> **Job**:
Under this line are the records; write out word for word the part that begins at the line containing "gente rc ônibus" and ends at the line containing "clube, como descontos e promoções.", and no more.
Supplied entries below:
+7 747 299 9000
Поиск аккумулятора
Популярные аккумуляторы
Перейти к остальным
End of Supplied entries.
Supplied entries below:
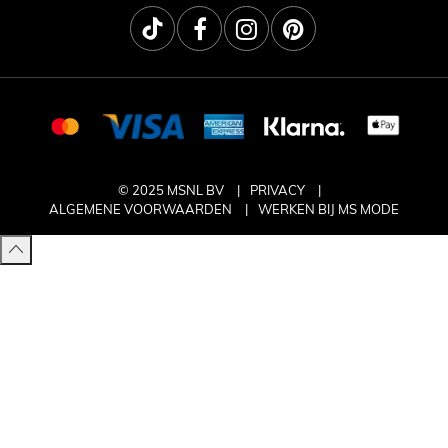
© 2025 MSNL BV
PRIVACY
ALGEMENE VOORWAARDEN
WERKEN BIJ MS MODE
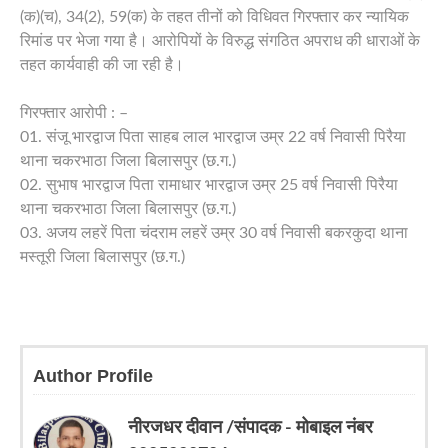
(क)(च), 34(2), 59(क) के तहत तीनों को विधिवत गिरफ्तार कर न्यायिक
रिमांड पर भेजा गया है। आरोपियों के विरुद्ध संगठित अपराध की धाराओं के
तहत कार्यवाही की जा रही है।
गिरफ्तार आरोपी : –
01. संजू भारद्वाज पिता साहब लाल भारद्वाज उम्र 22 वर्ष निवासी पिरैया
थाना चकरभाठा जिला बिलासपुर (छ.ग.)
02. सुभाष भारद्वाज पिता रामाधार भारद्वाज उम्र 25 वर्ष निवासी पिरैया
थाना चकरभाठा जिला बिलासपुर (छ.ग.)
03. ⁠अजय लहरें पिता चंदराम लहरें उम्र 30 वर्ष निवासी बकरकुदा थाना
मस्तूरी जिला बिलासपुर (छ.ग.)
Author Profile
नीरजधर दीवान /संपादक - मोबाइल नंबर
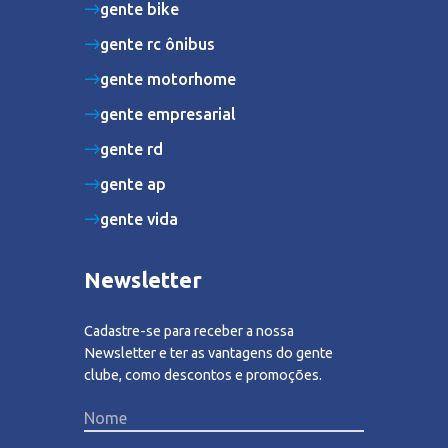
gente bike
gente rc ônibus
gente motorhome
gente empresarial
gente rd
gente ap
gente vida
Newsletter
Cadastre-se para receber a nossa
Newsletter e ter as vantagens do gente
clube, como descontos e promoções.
End of Supplied entries.
> **Your response**:
gente rc ônibus
gente motorhome
gente empresarial
gente rd
gente ap
gente vida
Newsletter
Cadastre-se para receber a nossa
Newsletter e ter as vantagens do gente
clube, como descontos e promoções.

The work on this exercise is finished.